2015 richtete Rīga den Europride aus und war damit das erste ehemalige sowjetische Land, das diese Veranstaltung ausrichtete. Seit Januar 2019 erteilt Litauen ausländischen Ehepartnern von Bürgern, die in einer schwulen oder lesbischen Partnerschaft leben, Aufenthaltsgenehmigungen. Im Dezember 2020 forderte der Erzbischof von Lettland, dass ein rechtlicher Rahmen für homosexuelle Paare geschaffen wird. Ziel ist es, alle Paare und Familien zu schützen

Égalité des sexes

In den baltischen Staaten scheint die Gleichberechtigung von Mann und Frau ziemlich respektiert zu werden, was wahrscheinlich auf die sowjetische Vergangenheit zurückzuführen ist. "Damit sie wirklich emanzipiert ist, damit sie dem Mann wirklich gleichgestellt ist, muss sie sich an der gemeinsamen produktiven Arbeit beteiligen und der Privathaushalt darf nicht mehr existieren", behauptete Lenin.
In Litauen sind 57% der Wissenschaftler und Ingenieure Frauen, in Lettland 53%. In Estland hingegen liegt die Lohnungleichheit, obwohl sich das Land zur Gleichstellung der Geschlechter verpflichtet hat, bei etwa 25 % und ist damit eine der höchsten Quoten in Europa

Und in Kaliningrad, der russischen Enklave, ist häusliche Gewalt seit 2017 straffrei..

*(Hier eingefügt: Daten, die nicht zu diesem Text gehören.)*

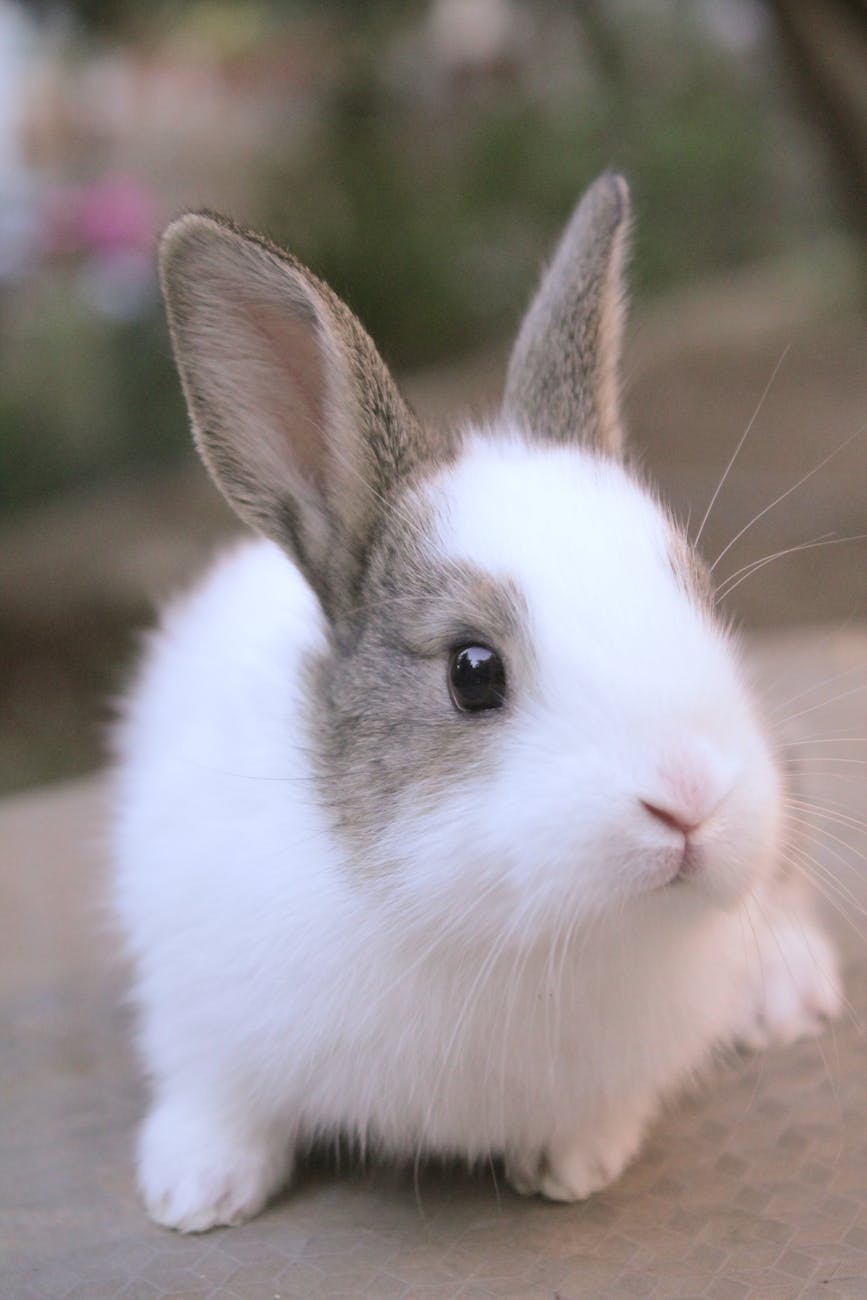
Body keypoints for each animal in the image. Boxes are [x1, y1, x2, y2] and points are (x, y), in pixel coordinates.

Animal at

Auf einer fröhlicheren Note geht es weiter zu einer kleinen estnischen Insel, Kihnu. Auf den 16 km2 der Insel befindet sich eine der letzten matriarchalen Gesellschaften Europas. Im Jahr 2008 wurde die Insel zum immateriellen Kulturerbe der UNESCO erklärt. Seit dem 19. Jahrhundert kümmern sich die Frauen um alles, während die Männer monatelang zum Fischen aufs Meer hinausfahren.